Suudi Arabistan, İsrail'in aşırı sağcı Ulusal Güvenlik Bakanı Itamar Ben-Gvir'in Mescid-i Aksa'ya düzenlediği baskını sert bir dille kınadı. Dışişleri Bakanlığı'ndan yapılan açıklamada, bu provokatif eylemin kabul edilemez olduğu vurgulanırken, İsrail'in dini mukaddesata zarar veren her türlü saldırısına karşı uyarıda bulunuldu. Peki, bu kınama ne anlama geliyor ve bölgedeki gerilimi nasıl etkileyecek?
## Suudi Arabistan'dan Sert Tepki: Neler Söylendi?
Suudi Arabistan Dışişleri Bakanlığı, Ben-Gvir'in Mescid-i Aksa'ya baskın düzenlemesini ve namaz kılan Müslümanların oradan çıkarılmasını "en şiddetli bir şekilde" kınadığını açıkladı. Açıklamada, İsrail'in dini mukaddesata zarar veren her türlü saldırılarına karşı uyarıda bulunuldu. Bakanlık ayrıca, İsrail ordusunun Gazze Şeridi'nin kuzeyinde Birleşmiş Milletler (BM) bünyesinde faaliyet gösteren yerinden edilmiş Filistinlilerin sığındığı kliniği bombalamasını da kınadı.

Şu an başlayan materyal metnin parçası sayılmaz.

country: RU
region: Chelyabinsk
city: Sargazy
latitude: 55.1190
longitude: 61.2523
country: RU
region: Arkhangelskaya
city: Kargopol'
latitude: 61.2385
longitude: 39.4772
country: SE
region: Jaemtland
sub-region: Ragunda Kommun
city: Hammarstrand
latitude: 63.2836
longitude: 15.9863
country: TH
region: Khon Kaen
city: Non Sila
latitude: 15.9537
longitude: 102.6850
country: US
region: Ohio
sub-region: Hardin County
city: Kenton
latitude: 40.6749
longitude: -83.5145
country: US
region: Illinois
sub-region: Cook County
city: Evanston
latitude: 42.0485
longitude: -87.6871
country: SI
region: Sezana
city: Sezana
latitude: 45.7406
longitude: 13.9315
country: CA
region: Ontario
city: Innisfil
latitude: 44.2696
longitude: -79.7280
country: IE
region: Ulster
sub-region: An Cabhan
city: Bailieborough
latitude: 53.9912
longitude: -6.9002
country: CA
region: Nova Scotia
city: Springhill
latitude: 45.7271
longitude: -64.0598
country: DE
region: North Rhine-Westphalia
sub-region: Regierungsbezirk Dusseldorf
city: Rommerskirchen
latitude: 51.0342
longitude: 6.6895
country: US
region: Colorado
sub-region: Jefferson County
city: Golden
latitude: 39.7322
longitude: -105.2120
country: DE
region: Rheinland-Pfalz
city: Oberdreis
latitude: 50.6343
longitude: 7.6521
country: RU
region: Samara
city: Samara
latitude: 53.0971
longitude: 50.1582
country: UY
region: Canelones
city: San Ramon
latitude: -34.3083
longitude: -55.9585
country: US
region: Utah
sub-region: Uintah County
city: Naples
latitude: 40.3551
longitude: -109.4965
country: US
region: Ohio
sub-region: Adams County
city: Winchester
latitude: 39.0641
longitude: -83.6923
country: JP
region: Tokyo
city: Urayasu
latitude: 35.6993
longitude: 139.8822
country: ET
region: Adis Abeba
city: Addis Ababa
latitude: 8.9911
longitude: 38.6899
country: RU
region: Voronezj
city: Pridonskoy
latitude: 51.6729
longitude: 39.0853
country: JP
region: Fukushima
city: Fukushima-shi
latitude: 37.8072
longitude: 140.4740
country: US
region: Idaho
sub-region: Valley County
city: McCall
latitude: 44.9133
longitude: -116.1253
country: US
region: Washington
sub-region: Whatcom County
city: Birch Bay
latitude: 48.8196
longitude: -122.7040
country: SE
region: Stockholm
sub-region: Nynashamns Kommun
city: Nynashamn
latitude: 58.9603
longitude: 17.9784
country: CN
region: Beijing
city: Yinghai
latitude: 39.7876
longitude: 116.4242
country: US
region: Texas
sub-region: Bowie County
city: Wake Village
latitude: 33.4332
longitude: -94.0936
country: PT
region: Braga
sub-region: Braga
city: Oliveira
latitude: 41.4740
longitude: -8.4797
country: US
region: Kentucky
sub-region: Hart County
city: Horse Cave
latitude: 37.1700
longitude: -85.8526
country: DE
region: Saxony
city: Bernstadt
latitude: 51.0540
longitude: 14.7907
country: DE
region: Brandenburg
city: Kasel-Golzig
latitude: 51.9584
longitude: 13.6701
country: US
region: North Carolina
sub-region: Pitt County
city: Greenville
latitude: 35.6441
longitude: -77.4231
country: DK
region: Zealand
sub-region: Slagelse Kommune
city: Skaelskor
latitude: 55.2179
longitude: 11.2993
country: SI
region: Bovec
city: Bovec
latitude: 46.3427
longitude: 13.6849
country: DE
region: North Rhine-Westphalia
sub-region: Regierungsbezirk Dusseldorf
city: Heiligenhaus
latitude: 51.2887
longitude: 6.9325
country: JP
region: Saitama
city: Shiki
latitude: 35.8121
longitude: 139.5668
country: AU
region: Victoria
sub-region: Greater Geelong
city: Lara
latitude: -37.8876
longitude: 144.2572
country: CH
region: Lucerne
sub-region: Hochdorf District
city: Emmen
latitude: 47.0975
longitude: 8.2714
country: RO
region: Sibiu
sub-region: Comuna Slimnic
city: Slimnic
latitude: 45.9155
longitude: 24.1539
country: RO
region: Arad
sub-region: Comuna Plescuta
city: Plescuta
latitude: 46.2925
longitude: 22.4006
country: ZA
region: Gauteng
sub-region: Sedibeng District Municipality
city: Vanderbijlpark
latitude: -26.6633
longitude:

* Bu saldırıların uluslararası hukukun ihlali olduğu vurgulandı.
* Uluslararası topluma, İsrail'e dur demeye ve işgal güçlerini tüm ihlalleri nedeniyle hesap vermeye zorlama çağrısı yapıldı.
* "Uluslararası toplumun bu kadar ciddi ve devam eden ihlalleri caydırmada başarısız olması, istenen barışa ulaşma şansını azaltacak, uluslararası hukukun güvenilirliğinin ve meşruiyetinin azalmasına katkıda bulunacak, bölgesel ve uluslararası güvenlik ve istikrarı olumsuz etkileyecektir." ifadesine yer verildi.
## Mescid-i Aksa'daki Gerilim Tırmanıyor mu?
İsrail'in aşırı sağcı Ulusal Güvenlik Bakanı Ben-Gvir'in Mescid-i Aksa'ya yaptığı bu provokatif ziyaret, bölgedeki gerilimi tırmandırabilecek bir adım olarak değerlendiriliyor. Bu tür eylemler, Filistinliler arasında büyük bir öfkeye neden olurken, bölgedeki istikrarı da tehdit ediyor.
Gazze'deki hükümetin Medya Ofisinden yapılan açıklamada, İsrail ordusunun hedef aldığı klinikte 16'sı çocuk, kadın ve yaşlı olmak üzere 22 Filistinlinin hayatını kaybettiği duyurulmuştu.
Suudi Arabistan'ın bu sert kınaması, İsrail'e yönelik uluslararası baskının artmasına neden olabilir. Ancak, bu baskının İsrail'in politikalarını ne kadar değiştireceği ise belirsizliğini koruyor. Bölgedeki barış umutları giderek azalırken, uluslararası toplumun daha aktif bir rol üstlenmesi gerekiyor. Aksi takdirde, Mescid-i Aksa ve Filistin topraklarındaki gerilim, daha da tırmanarak kontrolden çıkabilir.